Después de haber dado de comer a la muchedumbre con la multiplicación de los panes frente al lago de Tiberíades, Jesús se había retirado de incógnito a la otra orilla, en la región de Cafarnaún, para escapar de la gente que quería proclamarlo rey. Sin embargo, muchos igualmente se pusieron a buscarlo y lo alcanzaron. Pero él no aceptó ese entusiasmo demasiado interesado. Ellos habían comido el pan milagroso, pero se quedaron en las meras ventajas materiales sin percibir el significado profundo de ese pan que manifiesta en Jesús al enviado del Padre, el que da la verdadera vida al mundo. Vieron en él solamente a un taumaturgo, un Mesías terrenal, capaz de darles alimento material en abundancia y a buen precio. En ese contexto, Jesús les dice: “Trabajen no por el alimento perecedero, sino por el que permanece hasta la Vida eterna, el que les dará el Hijo del hombre”.

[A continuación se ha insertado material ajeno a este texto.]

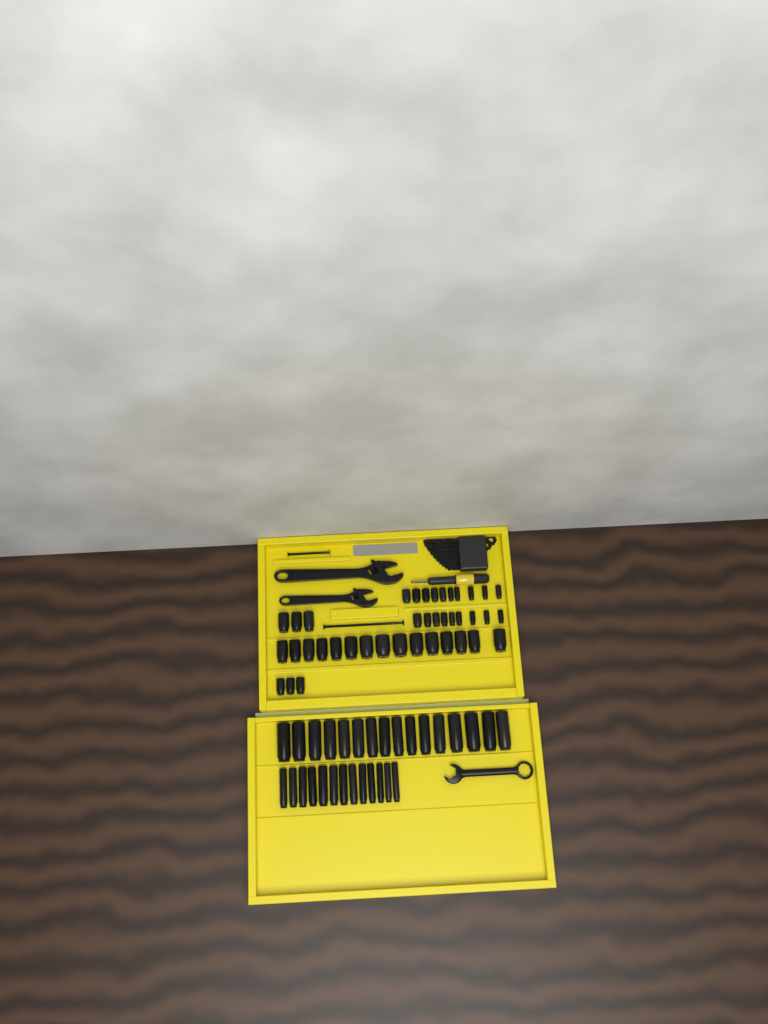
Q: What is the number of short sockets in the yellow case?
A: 40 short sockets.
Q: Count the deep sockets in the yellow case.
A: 29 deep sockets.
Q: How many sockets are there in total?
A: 69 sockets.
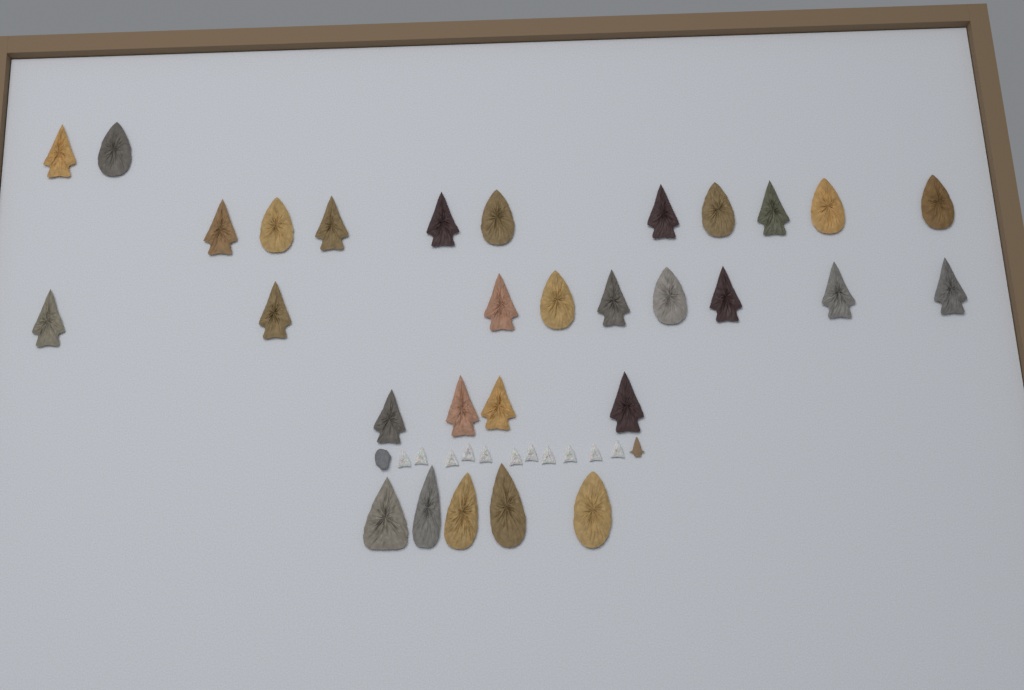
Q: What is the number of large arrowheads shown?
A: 30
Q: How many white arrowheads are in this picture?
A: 11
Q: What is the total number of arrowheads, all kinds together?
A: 41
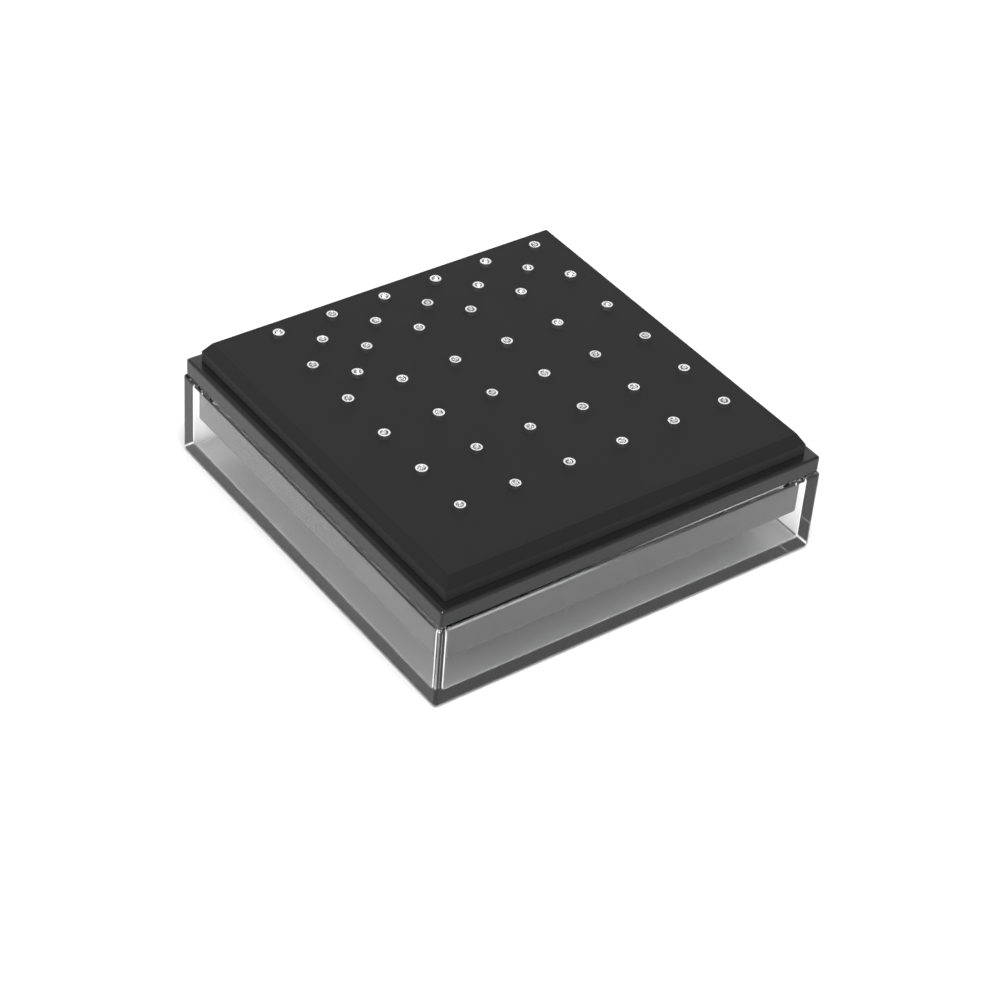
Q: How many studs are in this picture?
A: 42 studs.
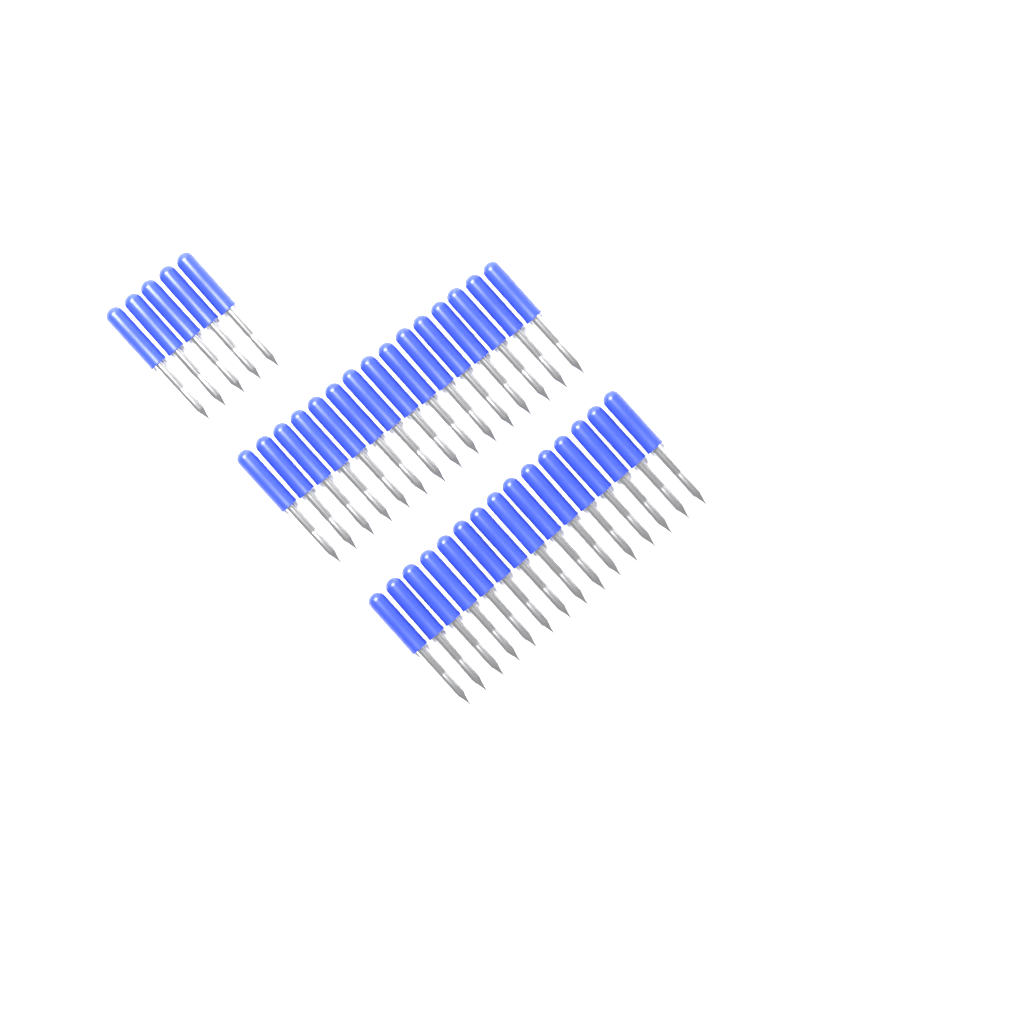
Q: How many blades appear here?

El “alimento no perecedero” es la persona misma de Jesús y también su enseñanza, porque la enseñanaza de Jesús se identifica con su persona. Al leer después, más adelante, otras palabras de Jesús se advierte que ese “pan que no perece” es también el cuerpo eucarístico de Jesús. Por lo tanto, puede decirse que el “pan que no perece” es la persona de Jesús que se nos entrega en su Palabra y en la Eucaristía.

La imagen del pan aparece a menudo en la Biblia, como también la del agua. Pan y agua representan los alimentos primarios, indispensables para la vida del hombre. Al aplicar a sí mismo la imagen del pan, Jesús quiere decirnos que su persona y su enseñanza son indispensables para la vida espiritual del hombre, tal como lo es el pan para la vida del cuerpo.

El pan material es ciertamente necesario. Jesús mismo realiza el milagro de la multiplicación para la muchedumbre. Pero ese pan solo no alcanza. El hombre lleva en sí –acaso sin darse cuenta del todo– un hambre de verdad, de justicia, de bondad, de amor, de pureza, de luz, de paz, de alegría, de infinito y eterno, que nada en el mundo está en condiciones de satisfacer. Jesús se propone como el único capaz de saciar el hambre interior del hombre.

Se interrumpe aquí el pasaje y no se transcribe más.